VOLTOOI HET VOLGENDE:
1) Noem alle titels van werken van Anton Valens die in de tekst over Anton Valens hieronder worden genoemd.
2) Geef aan de hand van de tekst over Anton Valens hieronder het motto van de Groningse zelfhulpgroep Man&Post.

═══ AANGELEVERDE TEKST

| |
| |
| |
Daniël Rovers
De grondwerker
Over Het compostcirculatieplan van Anton Valens
1
Ter hoogte van toiletpotten en op keukengrondjes, met korren slepend door het woelige water van de Duitse bocht, kuilen spittend in de aarde van volkstuinencomplex Werensloot: Anton Valens heeft het in zijn werk vaak - letterlijk - laag bij de grond gezocht. In zijn bejubelde debuut Meester in de hygiëne en het vervolg daarop getiteld Dweiloorlog bood het poetsendcommunicatieve werk in de thuiszorg stof voor schitterend proza. In de meesterlijke novelle Vis monsterde de verteller aan op de Helderse kotter dh731 en kregen lezers zicht op wat zich daar onder de barse kapitein Warmgeffer afspeelde zo vlak boven zeeniveau. Het tragikomische Het boek Ont, dat zich in het hoge noorden afspeelt, heeft een hoofdmotief waarvoor men bukken moet tot aan de deurmat; dáár namelijk ligt de post die in de Groningse zelfhulpgroep Man&Post gezamenlijk geopend wordt, onder het motto Gedeelde post is halve post. En in het nu bekroonde Het compostcirculatieplan komt de vriendschap tussen schrijver Peter Vervest en redacteur Jens de Jong tot bloei in een tuin, waar de auteur na het overlijden van zijn redacteur een begin maakt met een nieuwe methode van compostbemesting. Zwoegend en zwetend komt hij langzaam tot zichzelf, dat wil zeggen tot het gat dat Jens achterlaat in zijn leven en dat hij zichtbaar maakt door te scheppen met de taal die rest.
Wie denkt dat aan onze voeten weinig te rapen valt, wie meent de bodem van zijn bestaan wel te kennen of geen behoefte voelt er kennis van te nemen, wie liever naar de hemel kijkt of vooruit naar de toekomst blikt, ambitieus, zelfbewust en een tikkeltje gehaast, die wacht een geweldige verrassing bij lezing van dit oeuvre. Het avontuur bevindt zich niet aan de andere kant van de heuvel, het dient te worden opgegraven uit het dagelijks leven.

══════
═══ INHOUD DATASET

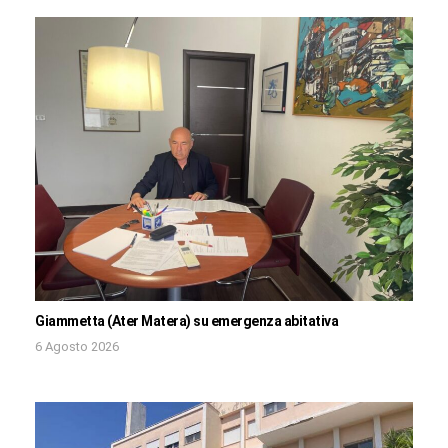
Giammetta (Ater Matera) su emergenza abitativa
6 Agosto 2026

══════

RESULTATEN PER OPDRACHT:
1)
- Meester in de hygiëne
- Dweiloorlog
- Vis
- Het boek Ont
- Het compostcirculatieplan

2) Gedeelde post is halve post.